Even though Medicaid and Title X don’t directly pay for abortions at the federal level, the taxpayer dollars that go to Planned Parenthood — to the tune of more than $500 million per year — enable it to cover overhead for locations that perform abortions and to direct its donations to promote abortion and abortion political advocacy.

House Speaker Rep. Paul Ryan captured the sentiment in a January Townhall with CNN when responding to the assertion by correspondent Jake Tapper that because of the Hyde Amendment, taxpayer dollars don’t go to fund abortion.

"Right, but they get a lot of money and, you know, money’s fungible and it effectively floats these organizations which then use other money," Ryan said. "You know, money’s fungible.

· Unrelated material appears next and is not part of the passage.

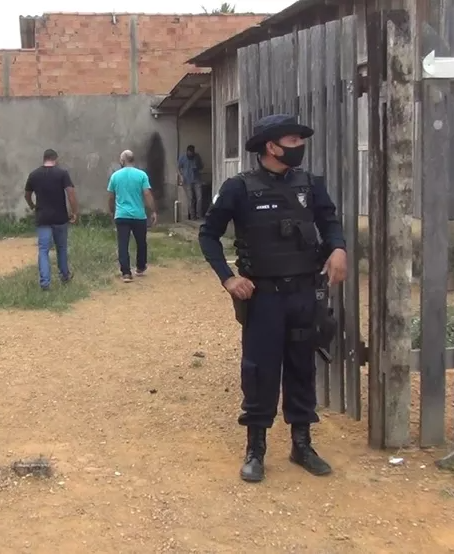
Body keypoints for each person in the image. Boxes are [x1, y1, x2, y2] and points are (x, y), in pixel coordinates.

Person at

You don’t have this controversy by funding health centers."

In the case of Maryland, Democratic lawmakers in both chambers are promoting legislation that would require Republican Gov. Larry Hogan to budget $2.7 million to cover any funding loss to the abortion giant in the state.

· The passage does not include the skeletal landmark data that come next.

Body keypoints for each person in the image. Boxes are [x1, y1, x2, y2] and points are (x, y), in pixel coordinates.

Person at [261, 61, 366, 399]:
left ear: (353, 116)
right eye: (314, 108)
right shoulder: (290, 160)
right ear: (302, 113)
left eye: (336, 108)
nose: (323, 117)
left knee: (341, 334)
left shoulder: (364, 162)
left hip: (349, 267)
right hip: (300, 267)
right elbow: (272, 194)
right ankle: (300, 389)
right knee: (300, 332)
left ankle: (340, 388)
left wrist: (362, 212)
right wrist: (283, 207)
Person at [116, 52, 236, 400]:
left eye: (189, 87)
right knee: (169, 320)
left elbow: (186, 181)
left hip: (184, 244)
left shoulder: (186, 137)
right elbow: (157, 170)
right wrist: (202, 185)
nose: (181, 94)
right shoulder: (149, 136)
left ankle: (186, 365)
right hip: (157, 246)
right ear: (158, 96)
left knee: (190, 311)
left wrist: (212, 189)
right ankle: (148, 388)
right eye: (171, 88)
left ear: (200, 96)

"If the federal government eliminates Planned Parenthood, someone's going to have to step up and it might have to be the state," Senate President Thomas Miller told the Sun.

His counterpart in the Maryland House, Michael Busch, also supports the legislation, which the Baltimore news outlet called part of a broader effort by Annapolis Democrats to resist President Trump and force Hogan into making feasibly unpopular choices about how to respond to the new Republican administration.

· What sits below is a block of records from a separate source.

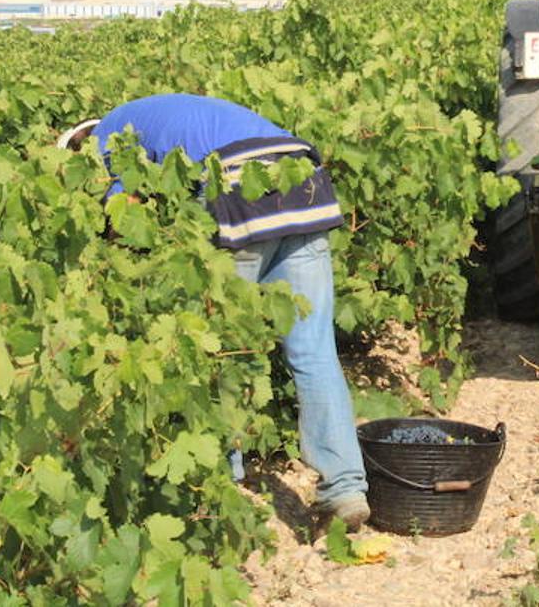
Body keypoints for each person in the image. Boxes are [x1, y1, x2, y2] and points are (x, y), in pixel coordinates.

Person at [58, 93, 370, 531]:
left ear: (80, 144)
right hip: (304, 178)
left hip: (240, 186)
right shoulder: (152, 113)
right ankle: (346, 490)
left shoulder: (105, 137)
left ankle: (221, 485)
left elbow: (120, 214)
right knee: (315, 351)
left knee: (221, 350)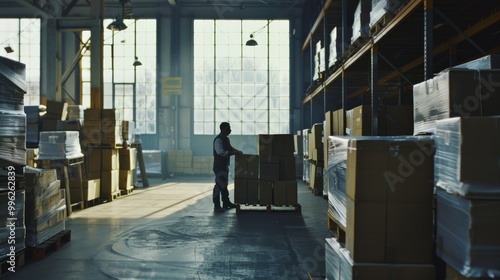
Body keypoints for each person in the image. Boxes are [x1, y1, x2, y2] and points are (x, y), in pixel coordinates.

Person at [213, 122, 243, 212]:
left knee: (224, 184)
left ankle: (226, 203)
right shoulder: (218, 140)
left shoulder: (226, 139)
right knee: (219, 185)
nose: (230, 130)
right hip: (219, 166)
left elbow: (230, 148)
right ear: (223, 129)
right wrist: (234, 153)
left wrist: (237, 151)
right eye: (228, 128)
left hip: (224, 165)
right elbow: (220, 152)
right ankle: (217, 205)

"We will not let the federal government mess up the state of Maryland," said Shane Pendergrass, the House Democrat who sponsored the legislation, at a March 8 press conference.

HB 1083 passed the Maryland House 90-54 earlier this month and SB 1081 has received a favorable report by the Senate Budget and Taxation Committee. It is now awaiting a Senate vote.

There is concern among pro-lifers that even should Hogan veto the legislation aimed at protecting Planned Parenthood funding in Maryland, it is veto-proof with the state’s Democratic majority.

An email from local Maryland pro-life group Charles County Right to Life raised awareness of the proposed law and was picked up and posted by author, blogger and southern Maryland pastor Father Kevin Cusick.

The email called the legislation an “abomination” and a  “crucial pro-life issue,” and said Planned Parenthood could have written Russell’s statement to the Sun. It called on pro-lifers to contact the three dioceses represented by the MCC, along with their local pastors.

“Please take time to write our bishops and express your dissatisfaction at the Maryland Catholic Conference's lack of stance and the executive director's statement,” it said.

The Maryland March for Life group also rallied opposition to the legislation in the material on its upcoming April 3 march.

It stated: “A bill is currently being pushed through the Maryland legislature that would use state taxpayer money to fund Planned Parenthood in the event that Planned Parenthood is defunded nationally. We need to show up and show opposition to this bill!”

Maryland Right to Life has also now publicly opposed the legislation.

An Associated Press article on the Maryland Democrats’ announcement of the legislation earlier this month said that for much of this year's legislative session the Dems have been working to link Maryland’s popular Republican governor to the policies of Trump, who received only 34 percent of the vote in Maryland.

Last Friday, the U.S. House Republicans pulled the American Health Care Act (ACHA). The Act was an Obamacare replacement bill that was the first attempt during the Trump administration at eliminating most of Planned Parenthood’s U.S. funding.

He signed an executive order his first full day in office reinstating the Mexico City Policy, banning government funding of overseas pro-abortion groups such as the International Planned Parenthood Federation.

Pro-lifers had initially been hesitant to get behind the ACHA because of possible loopholes that would allow abortion funding to continue. Over time, numerous revisions provided some reassurance, but the bill failed in part because it didn’t go far enough for many conservative Republicans in reversing the harm of Obamacare.

President Trump had offered earlier this month to maintain federal funding of Planned Parenthood should it cease performing abortions. The abortion behemoth declined.